NATO said today it had attacked an oil refinery near the Yugoslav capital Belgrade and targets at Novi Sad in overnight air raids. Serbian television showed fires raging at the refinery in Pancevo on the east bank of the Danube across from Belgrade. It’s been targeted several times since NATO began bombing Yugoslavia almost three weeks ago. Yugoslav media have reported that a missile hit a residential area in the northern city of Novi Sad yesterday. The NATO officials said a surface-to-air SAM missile facility was operating in the region. And the official Yugoslav news agency, Tanjug, said there were two raids on military barracks in Pristina, the Kosovo capital, earlier today and that NATO planes had been flying overhead all morning.
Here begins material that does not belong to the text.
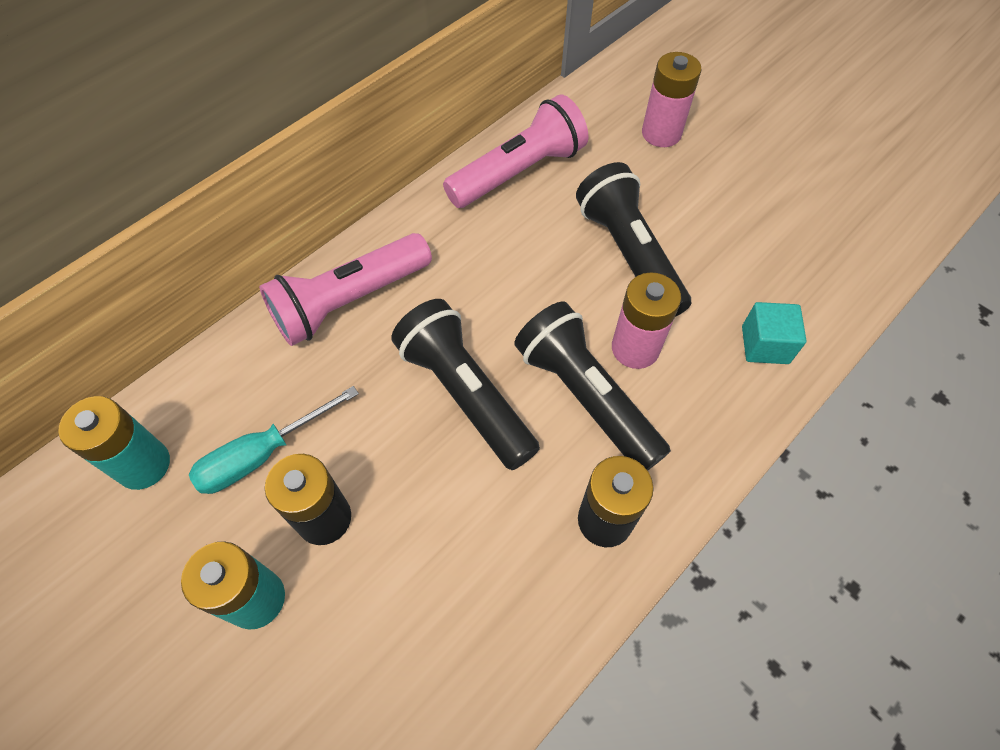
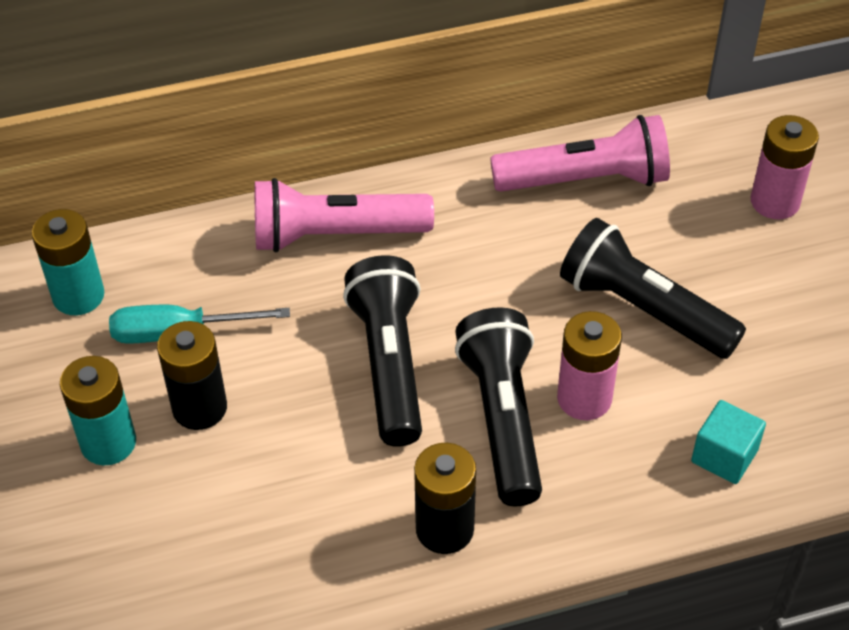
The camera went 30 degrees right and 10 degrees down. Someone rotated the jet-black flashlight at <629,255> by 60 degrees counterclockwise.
As usual, it gave no details of casualties or damage.
Meanwhile, Yugoslavia may be trying to draw Russia into the fighting. The Yugoslav Parliament met in an urgent session today and approved setting up an alliance with Russia and Belarus. The move comes as NATO foreign ministers convene in Belgium for the first time in three weeks. Meanwhile, Germany has put forward a Kosovo peace plan under which an OSCE-led international force, rather than NATO, would replace Serbian forces in the province, this according to Britain’s Guardian newspaper today. The OSCE is the Organization for Security and Co-operation in Europe. The fate of the plan is likely to hinge on the meeting of the NATO foreign ministers in Brussels.
And Kosovo Liberation Army guerrillas and Serb forces fought on the Yugoslav-Albanian frontier for a fourth day today, as the Kosovo conflict threatens to spill over the border. According to Albanian police and OSCE officials, three Albanian citizens and four KLA fighters have been killed on Albanian territory during fighting involving machine gun fire and Serb mortar attacks, some against villages and border posts.
China could enter the World Trade Organization by the end of the year, if the momentum of negotiations is sustained, this according to Charlene Barshefsky, the U.S. trade representative. However, significant work needs to be done on a number of issues to secure Chinese entry, she said. The U.S. and China failed last week to agree a deal on WTO entry that would have capped a summit meeting between President Bill Clinton and Zhu Rongji, the Chinese premier.
Japan and Egypt today said they would work together for peace in Palestine and the Middle Eastern region as a whole, according to a Japanese Foreign Ministry official. But the Japanese prime minister, Obuchi, and Egyptian Prime Minister Mubarak appeared to break little new ground on the question of the timing of a declaration of an independent Palestinian state. Obuchi said Japan supported the Palestinians’ right to decide their independence and hoped the Palestinian Central Council would meet soon, leading to an independent Palestinian state in the near future. Mubarak did not directly touch on the issue of when Palestine should declare independence. But the two leaders agreed that Palestinian leader Yasser Arafat appeared to understand that declaring statehood on May 4 would not be desirable.
Yesterday, Israeli warplanes attacked suspected Hezbollah positions just north of Israel’s South Lebanon occupation zone, this according to a security source. The planes fired four rockets in two successive raids on the Iqlim al-Tuffah ridges north of the central sector of the zone. There was no immediate report of casualties in the attacks, which brought to 41 the number of Israeli air raids on Lebanon since the beginning of 1999.
Meanwhile, U.S. warplanes attacked two Iraqi surface-to-air missile sites in the southern no-fly zone after being fired on with anti-aircraft artillery, this according to a U.S. Defense Department spokesperson. In Baghdad, Iraq said two people had been killed and nine wounded in the attack on the no-fly zone, that is imposed only by the United States and Britain. A representative of the U.S. Central Command said he had no information on the civilian casualties.
In Connecticut, suicides at the state prison for women have prompted a call by the Connecticut Civil Liberties Union for a court review. The CCLU has asked a federal court judge to send an independent monitoring panel into the York Correctional Institution in East Lyme.
A federal report finds male and female prisoners have a higher rate of being abused as children than those not in prison. The Justice Department says of the female state prison and jail inmates it surveyed in 1996 and ’97, more than a third say they were abused sexually or physically at the age of 17 or younger.